Plaintiffs' claim against BOA for loss of consortium must be dismissed with prejudice because plaintiffs have not alleged any injury to a spouse, much less a negligent injury. Pennsylvania recognizes a common law tort for loss of consortium. "[A]ny interference with this right of consortium by the negligent injury to one spouse, should afford the other spouse a legal cause of action to recover damages for that interference." Burns v. Pepsi-Cola Metropolitan Bottling Co., 510 A.2d 810 (Pa. Super. Ct. 1986) (quoting Leo v. Bottman, 40 Wash. Co. 105, 108-109 (Pa. 1960)). "It is well settled that the claim is derivative, emerging from the impact of one spouse's physical injuries upon the other spouse's marital privileges and amenities." Darr Const. Co. v. W.C.A.B. (Walker), 715 A.2d 1075, 1080 (Pa. 1998) (emphasis added).

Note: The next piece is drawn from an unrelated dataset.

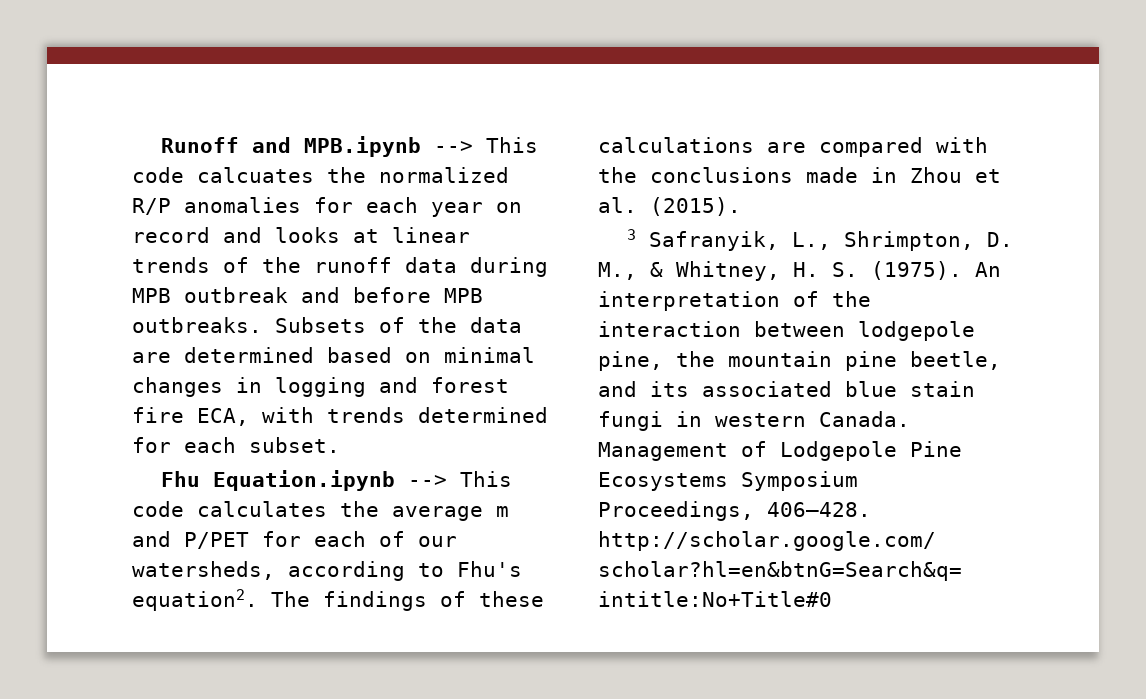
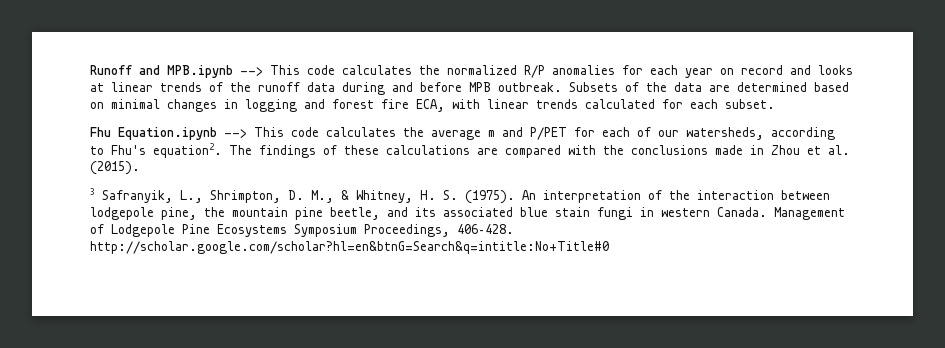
[197,167,314,183] calcuates -> [342,65,412,75] calculates
[132,287,288,303] MPB outbreak -> (385, 88) none
[132,317,262,333] outbreaks. -> [498,82,562,92] outbreak.
[327,407,548,423] trends determined -> [487,99,655,109] linear trends calculated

Plaintiffs' Amended Complaint alleges violations of numerous consumer protection statutes. Plaintiffs cite no authority supporting a claim for loss of consortium based on violation of these statutes in the absence of tortious injury. A loss of consortium claim can only compensate a spouse for the loss of spousal services caused by the other spouse's physical injuries, and thus there is no cognizable loss of consortium claim on the facts alleged in plaintiffs' Amended Complaint. Accordingly, amendment of the loss of consortium claim against BOA would be futile and it is dismissed with prejudice.
For the foregoing reasons, the Court grants defendant BOA's Motion to Dismiss. Plaintiffs' claims against BOA under FDCPA, ECOA, FCEUA, and UTPCPL and plaintiffs' claim for loss of consortium against BOA are dismissed with prejudice. Plaintiffs' claim against BOA under RESPA is dismissed without prejudice to plaintiffs' right to file a second amended complaint within twenty (20) days if warranted by the facts and applicable law. An appropriate order follows.